How to complete this task:
Please return, word for word, the stretch of the SQL Server security text below from "Let me try to" through "SQL Server instance.".

Given text:
*** Block opens ***

Your question has already been answered in multiple comments and I hope you were able to solve them by now.
Let me try to summarize them for you in terms of roles, logins and users.
Logins and users: Logins and Users are basic security concepts in SQL
Server. They are often, and incorrectly, considered to be pretty much
one in the same so it is sometimes confusing to some SQL Server users.
Another important security concept tied to a login and user in SQL
Server is Security Identifiers (SID). A login is a security principal
at the scope of the SQL Server instance, and a SQL Server instance can
contain numerous databases. There are two main types of logins;
Windows authenticated login and SQL Server authenticated login. Simply
stated, a login allows you to connect to a SQL Server instance.
Once you are connected to SQL Server instance, you will typically need
access to a particular database. To allow access to a database, this
login must be mapped to a database user. Internally within SQL Server,
a login is mapped and identified to a user using security identifier
Roles: Using SQL Server database roles, is the simplest
security method to assign and manage user permissions. I think this is
the most common method that Database Administrators (DBA) use to
handle permissions using either fixed database roles or creating
user-defined database roles. This comes from over two decades of doing
SQL database administration work.
Traditionally SQL Server provides two types of database-level roles:
fixed-database roles that are predefined in the database and
user-defined database roles that you can create. The database roles
are defined at the database level and exist on each database. When the
DBA maps the logins to databases, he/she can also create members of
these database roles that manage the security in the database.
Having above definition, in your case you need to be considerate towards granting role - role can be granted on any objects(tables, views, functions, stored procedure etc) to a login(login is not a user as stated above).

*** Block closes ***

Supplied data:
*** Block opens ***

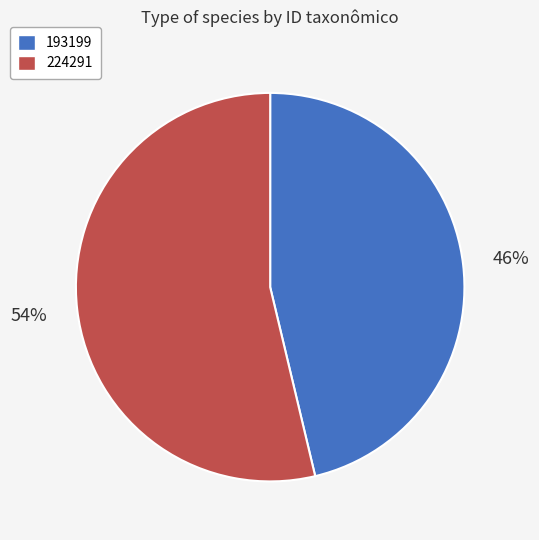

What is the ratio of the value at 193199 to the value at 224291?

0.9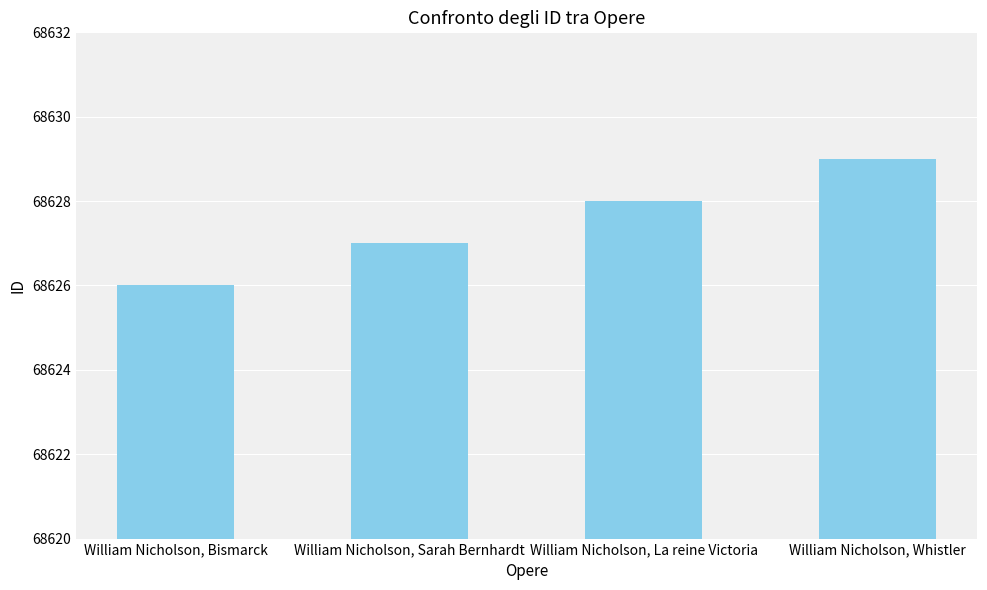

How many data points does each series have?

4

*** Block closes ***

Solution:
Let me try to summarize them for you in terms of roles, logins and users.
Logins and users: Logins and Users are basic security concepts in SQL
Server. They are often, and incorrectly, considered to be pretty much
one in the same so it is sometimes confusing to some SQL Server users.
Another important security concept tied to a login and user in SQL
Server is Security Identifiers (SID). A login is a security principal
at the scope of the SQL Server instance, and a SQL Server instance can
contain numerous databases. There are two main types of logins;
Windows authenticated login and SQL Server authenticated login. Simply
stated, a login allows you to connect to a SQL Server instance.